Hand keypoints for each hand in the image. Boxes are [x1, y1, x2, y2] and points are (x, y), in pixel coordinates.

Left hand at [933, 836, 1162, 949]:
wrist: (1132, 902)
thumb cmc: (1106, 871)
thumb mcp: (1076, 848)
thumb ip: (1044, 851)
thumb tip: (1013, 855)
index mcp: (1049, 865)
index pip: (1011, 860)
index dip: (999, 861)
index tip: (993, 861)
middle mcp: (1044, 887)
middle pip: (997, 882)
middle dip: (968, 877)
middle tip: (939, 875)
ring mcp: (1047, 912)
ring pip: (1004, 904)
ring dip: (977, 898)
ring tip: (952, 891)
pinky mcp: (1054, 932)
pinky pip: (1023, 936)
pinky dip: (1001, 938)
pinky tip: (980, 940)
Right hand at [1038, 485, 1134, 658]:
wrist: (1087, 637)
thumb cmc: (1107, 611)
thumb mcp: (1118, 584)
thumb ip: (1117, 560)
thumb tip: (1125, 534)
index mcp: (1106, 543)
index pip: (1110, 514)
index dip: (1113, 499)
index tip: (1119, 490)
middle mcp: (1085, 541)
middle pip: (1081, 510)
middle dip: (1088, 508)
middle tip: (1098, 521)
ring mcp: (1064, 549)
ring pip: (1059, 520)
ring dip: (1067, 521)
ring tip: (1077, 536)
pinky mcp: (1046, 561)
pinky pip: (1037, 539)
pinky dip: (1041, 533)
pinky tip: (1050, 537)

┄┄┄┄┄┄┄┄┄┄┄┄┄┄┄┄┄┄┄┄

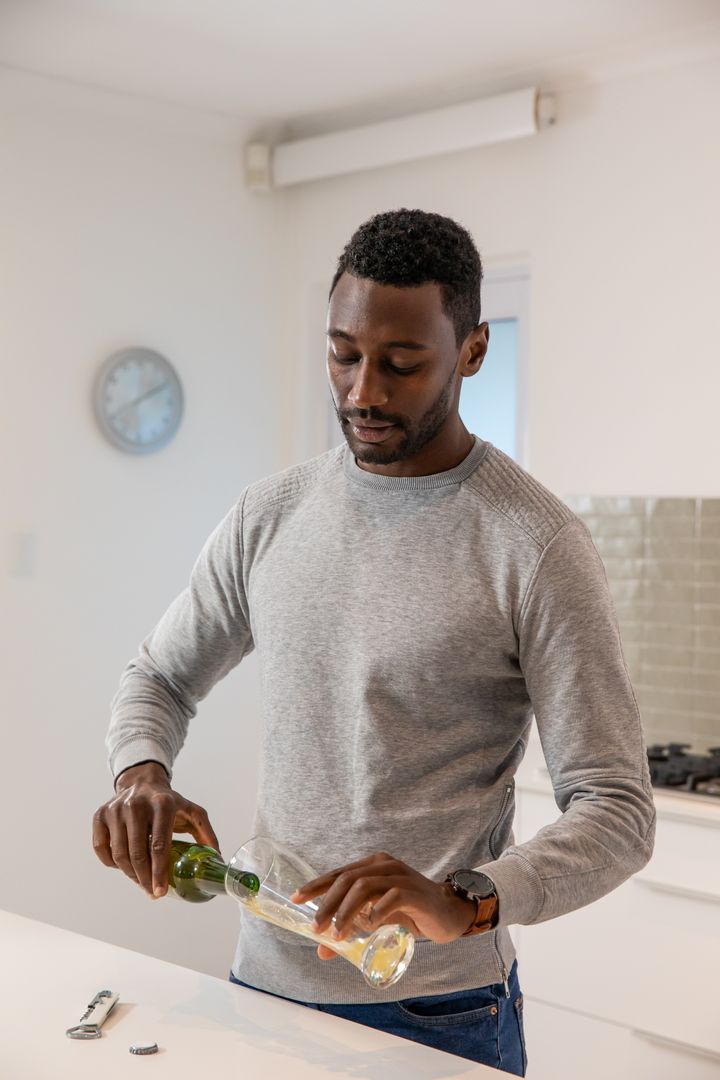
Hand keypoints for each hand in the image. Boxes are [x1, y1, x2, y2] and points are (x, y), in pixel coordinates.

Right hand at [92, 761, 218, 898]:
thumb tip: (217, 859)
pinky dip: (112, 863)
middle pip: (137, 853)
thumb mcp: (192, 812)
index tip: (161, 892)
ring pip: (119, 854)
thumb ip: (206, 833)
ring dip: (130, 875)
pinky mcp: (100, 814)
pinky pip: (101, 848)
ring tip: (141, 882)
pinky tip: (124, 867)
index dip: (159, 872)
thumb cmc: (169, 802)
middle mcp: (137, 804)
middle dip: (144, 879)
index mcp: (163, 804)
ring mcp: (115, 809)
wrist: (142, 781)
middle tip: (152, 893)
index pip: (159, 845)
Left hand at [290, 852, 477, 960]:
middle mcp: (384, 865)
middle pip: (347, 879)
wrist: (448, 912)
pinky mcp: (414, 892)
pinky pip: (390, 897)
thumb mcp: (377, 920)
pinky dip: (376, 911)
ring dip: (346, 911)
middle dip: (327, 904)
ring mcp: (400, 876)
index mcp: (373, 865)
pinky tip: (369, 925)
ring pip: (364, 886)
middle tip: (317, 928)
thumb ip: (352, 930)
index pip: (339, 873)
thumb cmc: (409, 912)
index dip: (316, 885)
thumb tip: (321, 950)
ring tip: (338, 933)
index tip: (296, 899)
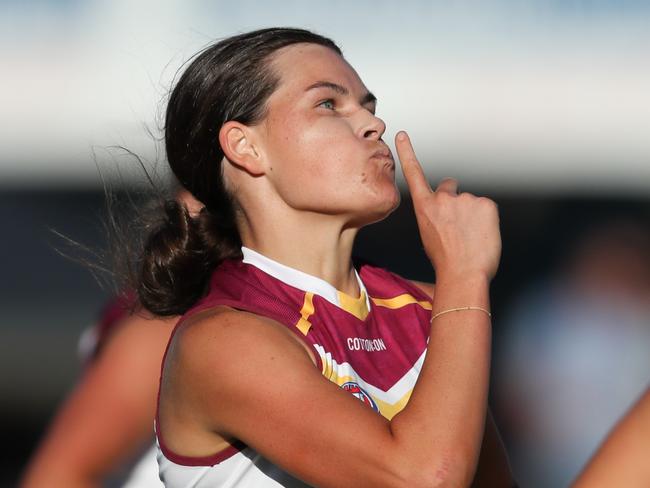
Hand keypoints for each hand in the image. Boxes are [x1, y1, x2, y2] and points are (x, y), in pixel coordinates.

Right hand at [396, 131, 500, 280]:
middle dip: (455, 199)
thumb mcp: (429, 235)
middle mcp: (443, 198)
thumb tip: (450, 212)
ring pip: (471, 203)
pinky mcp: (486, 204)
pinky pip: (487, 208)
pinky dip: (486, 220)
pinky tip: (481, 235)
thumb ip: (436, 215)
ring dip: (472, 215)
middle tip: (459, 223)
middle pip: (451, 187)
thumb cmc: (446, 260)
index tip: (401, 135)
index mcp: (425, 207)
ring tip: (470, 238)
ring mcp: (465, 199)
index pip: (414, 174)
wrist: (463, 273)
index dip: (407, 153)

┄┄┄┄┄┄┄┄┄┄┄┄┄┄┄┄┄┄┄┄

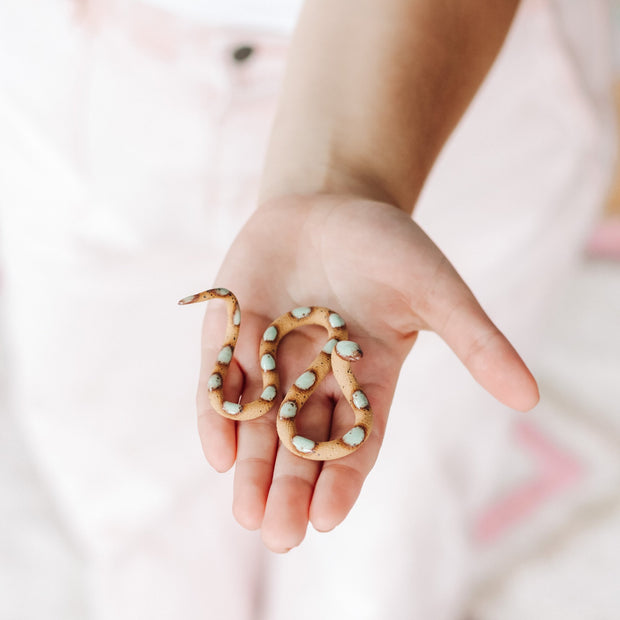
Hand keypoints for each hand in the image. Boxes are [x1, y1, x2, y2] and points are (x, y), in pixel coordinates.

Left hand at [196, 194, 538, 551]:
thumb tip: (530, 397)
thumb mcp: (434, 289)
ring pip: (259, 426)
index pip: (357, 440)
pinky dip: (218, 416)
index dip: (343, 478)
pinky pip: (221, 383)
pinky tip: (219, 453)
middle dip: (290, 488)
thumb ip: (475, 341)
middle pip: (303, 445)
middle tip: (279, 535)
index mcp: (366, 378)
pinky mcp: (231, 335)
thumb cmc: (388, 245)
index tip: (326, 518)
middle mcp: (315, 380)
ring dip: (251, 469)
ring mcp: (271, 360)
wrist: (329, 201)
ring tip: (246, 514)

┄┄┄┄┄┄┄┄┄┄┄┄┄┄┄┄┄┄┄┄

What are the lines above that hold the string "Right"? Copy them.

Right hand at [1038, 485, 1134, 658]:
Right hand at [92, 761, 218, 898]:
Right hand at [396, 131, 500, 280]:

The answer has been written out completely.